Yeltsin advierte por primera vez del uso de la fuerza

Juan Cierco

Rusia o Yeltsin, tanto monta monta tanto, están decididos a repetir con la crisis de Irak idéntica estrategia a la empleada cuando se enfrentaban a la ampliación de la OTAN a los países del Centro y Este de Europa. Primero, Moscú se negó en redondo a la hora de aceptar tal expansión atlántica y amenazó con utilizar todos los medios a su alcance para impedirla. Más tarde. el Kremlin fue suavizando poco a poco sus negativas. Y cuando vio la batalla perdida, es decir la OTAN se ampliaría con o sin el visto bueno ruso, Boris Nikolayevich intentó minimizar las consecuencias y se plegó ante la apuesta occidental.

Idem de idem con Irak. Desde que el fantasma de la guerra planea de nuevo sobre el feudo de Sadam Husein, Rusia ha enarbolado con pasión la bandera del diálogo. Se oponía, primero, rotundamente a un ataque aliado sobre Bagdad. Yeltsin se atrevió a resucitar guerras mundiales; sus ministros ponían en cuarentena las relaciones con Washington si se bombardeaba Irak... La contundencia de las palabras era indudable. Pero la realidad de los hechos ha vuelto a imponerse. Tras los infructuosos contactos diplomáticos mantenidos por responsables rusos y norteamericanos a lo largo de los últimos días, Bill Clinton salió a la palestra para anunciar que si Irak no cedía a las exigencias de la ONU, la operación Trueno del Desierto se lanzaría con o sin el visto bueno de Moscú.
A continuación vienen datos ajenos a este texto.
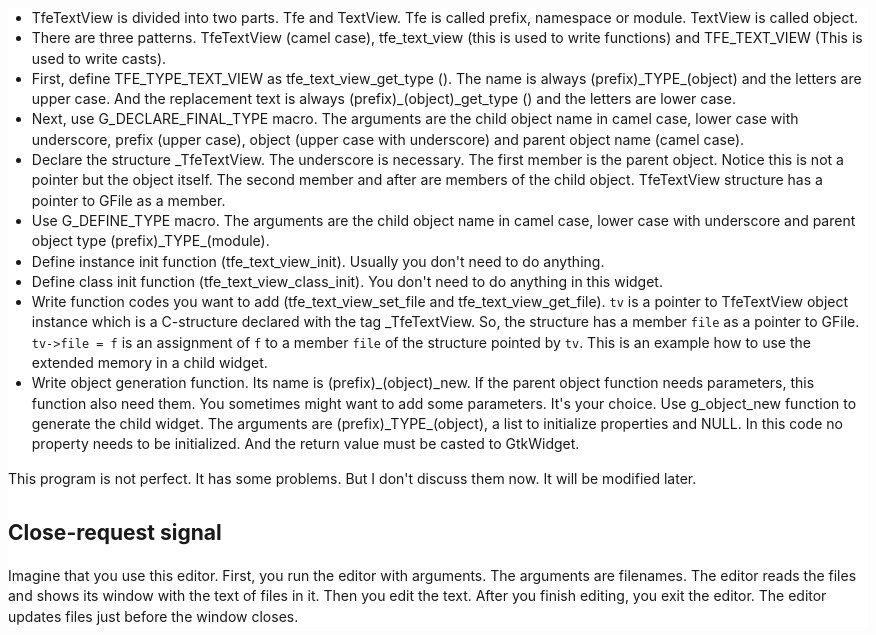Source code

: - TfeTextView is divided into two parts.
Tfe and TextView.
Tfe is called prefix, namespace or module.
TextView is called object.
- There are three patterns.
TfeTextView (camel case), tfe\_text\_view (this is used to write functions) and TFE\_TEXT\_VIEW (This is used to write casts).
- First, define TFE\_TYPE\_TEXT\_VIEW as tfe\_text\_view\_get\_type ().
The name is always (prefix)\_TYPE\_(object) and the letters are upper case.
And the replacement text is always (prefix)\_(object)\_get\_type () and the letters are lower case.
- Next, use G\_DECLARE\_FINAL\_TYPE macro.
The arguments are the child object name in camel case, lower case with underscore, prefix (upper case), object (upper case with underscore) and parent object name (camel case).
- Declare the structure \_TfeTextView.
The underscore is necessary.
The first member is the parent object.
Notice this is not a pointer but the object itself.
The second member and after are members of the child object.
TfeTextView structure has a pointer to GFile as a member.
- Use G\_DEFINE\_TYPE macro.
The arguments are the child object name in camel case, lower case with underscore and parent object type (prefix)\_TYPE\_(module).
- Define instance init function (tfe\_text\_view\_init).
Usually you don't need to do anything.
- Define class init function (tfe\_text\_view\_class\_init).
You don't need to do anything in this widget.
- Write function codes you want to add (tfe\_text\_view\_set\_file and tfe\_text\_view\_get\_file).
`tv` is a pointer to TfeTextView object instance which is a C-structure declared with the tag \_TfeTextView.
So, the structure has a member `file` as a pointer to GFile.
`tv->file = f` is an assignment of `f` to a member `file` of the structure pointed by `tv`. 
This is an example how to use the extended memory in a child widget.
- Write object generation function.
Its name is (prefix)\_(object)\_new.
If the parent object function needs parameters, this function also need them.
You sometimes might want to add some parameters.
It's your choice.
Use g\_object\_new function to generate the child widget.
The arguments are  (prefix)\_TYPE\_(object), a list to initialize properties and NULL.
In this code no property needs to be initialized.
And the return value must be casted to GtkWidget.

This program is not perfect.
It has some problems.
But I don't discuss them now.
It will be modified later.

## Close-request signal

Imagine that you use this editor.
First, you run the editor with arguments.
The arguments are filenames.
The editor reads the files and shows its window with the text of files in it.
Then you edit the text.
After you finish editing, you exit the editor.
The editor updates files just before the window closes.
Y Moscú o Yeltsin, tanto monta monta tanto, han vuelto a inclinar la cabeza. El presidente ruso cambió ayer el tono del discurso ruso y durante su mensaje anual ante las dos Cámaras del Parlamento reunidas en el Kremlin reconoció, por primera vez desde que se desatara la crisis, que un ataque norteamericano es el último de los recursos para salvar la situación y, sin duda, el más peligroso.

Boris Nikolayevich no había considerado tal hipótesis hasta la fecha. Simplemente se había opuesto en rotundo. No es que ahora Rusia reniegue de sus esfuerzos diplomáticos (de hecho ayer se firmó en Moscú, durante la visita del primer ministro chino, Li Peng, a la capital rusa, una declaración conjunta entre ambos países en favor de una salida negociada y de la mediación de Kofi Annan) pero ya no descarta el uso de la fuerza.